The length of time for which players remain useful and employed is of vital importance, not only to the emotional health of fans but for the economics of the front office. Because of the complexities in predicting career length, making sound conclusions on this subject is no trivial task. But with a little help from a different kind of model, I find that players at different positions have substantially different rates of attrition.
Most obviously, pitchers are never a sure thing, a lesson to which we have all grown accustomed. Even among position players, though, interesting patterns predominate, wherein players higher up on the defensive spectrum seem to last longer than the designated hitters and first basemen who contribute less defensive value. Finally, in examining a later-career sample of players, I see a kernel of truth to the old folk tale that second basemen rarely last long.

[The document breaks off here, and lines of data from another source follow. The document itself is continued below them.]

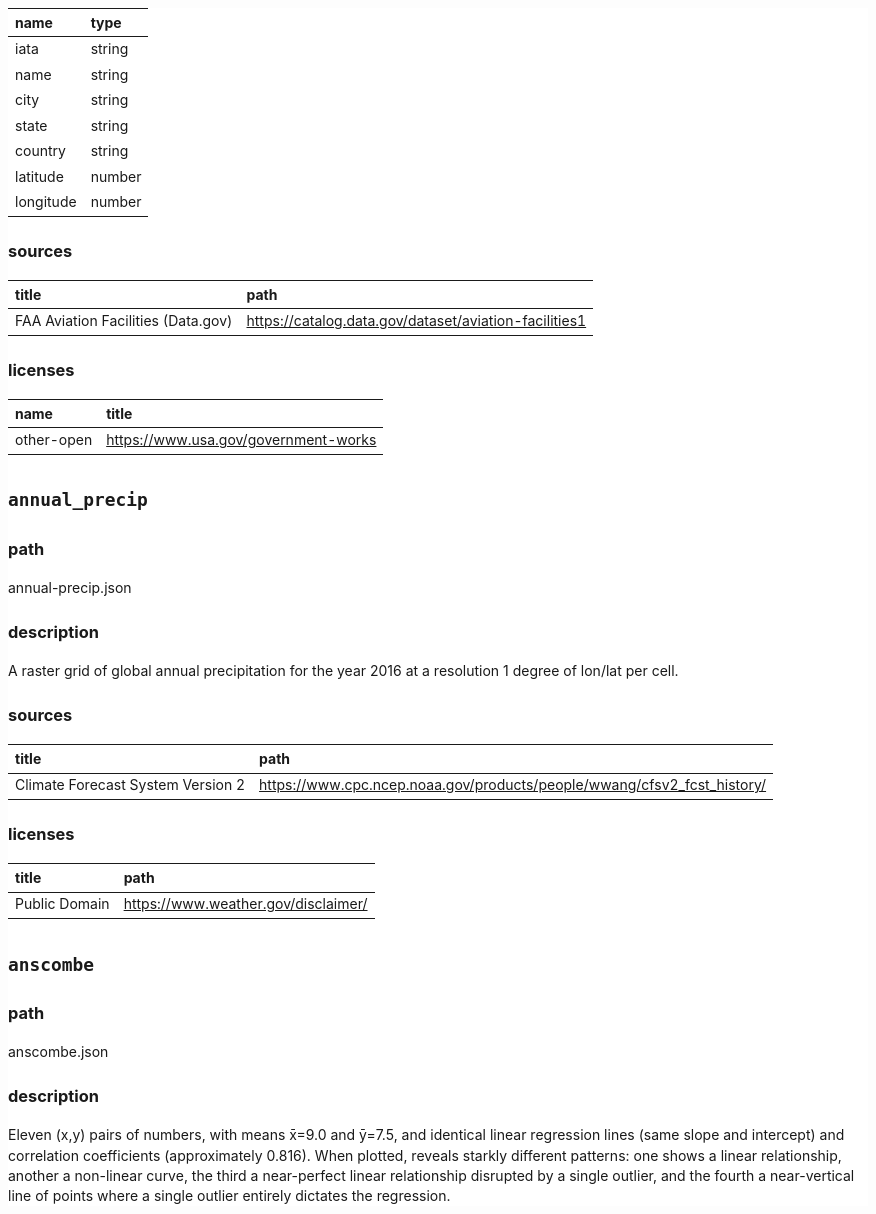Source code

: | name      | type   |
|:----------|:-------|
| iata      | string |
| name      | string |
| city      | string |
| state     | string |
| country   | string |
| latitude  | number |
| longitude | number |
### sources
| title                              | path                                                  |
|:-----------------------------------|:------------------------------------------------------|
| FAA Aviation Facilities (Data.gov) | https://catalog.data.gov/dataset/aviation-facilities1 |
### licenses
| name       | title                                |
|:-----------|:-------------------------------------|
| other-open | https://www.usa.gov/government-works |
## `annual_precip`
### path
annual-precip.json
### description
A raster grid of global annual precipitation for the year 2016 at a resolution 1 degree of lon/lat per cell.
### sources
| title                             | path                                                                    |
|:----------------------------------|:------------------------------------------------------------------------|
| Climate Forecast System Version 2 | https://www.cpc.ncep.noaa.gov/products/people/wwang/cfsv2_fcst_history/ |
### licenses
| title         | path                                |
|:--------------|:------------------------------------|
| Public Domain | https://www.weather.gov/disclaimer/ |
## `anscombe`
### path
anscombe.json
### description
Eleven (x,y) pairs of numbers, with means x̄=9.0 and ȳ=7.5, and identical linear regression 
lines (same slope and intercept) and correlation coefficients (approximately 0.816). When plotted, reveals starkly 
different patterns: one shows a linear relationship, another a non-linear curve, the third a near-perfect linear 
relationship disrupted by a single outlier, and the fourth a near-vertical line of points where a single outlier 
entirely dictates the regression.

I think that result is worth dwelling on, especially in the context of Robinson Cano’s enormous 10-year contract. To summarize that episode: In a stunning reversal of their usual roles, the Seattle Mariners poached Cano from the deep-pocketed Yankees with an unexpected $240M offer. At the time, I chalked it up to the Yankee’s newfound desire to keep a slim and agile payroll. That explanation handily exploded when the Yankees went on their annual spending spree, leaving me confused as to why they’d let Cano walk.
The Yankees supposedly offered a greater annual value but wanted Cano to sign for fewer years. Randy Levine said at the time, “We just don't believe our policy is for players over 30 years old, we don't believe in 10-year contracts.”
It may be that the Yankees dodged a bullet in avoiding Cano’s decadal contract. With the increased risk the model predicts for aging second basemen, the years and money owed to Cano look even worse than they did at the time. Cano may be the rare second baseman who bucks the trend (see Rogers Hornsby), but for a team already on the hook for considerable risk, the statistics portend a potential disaster.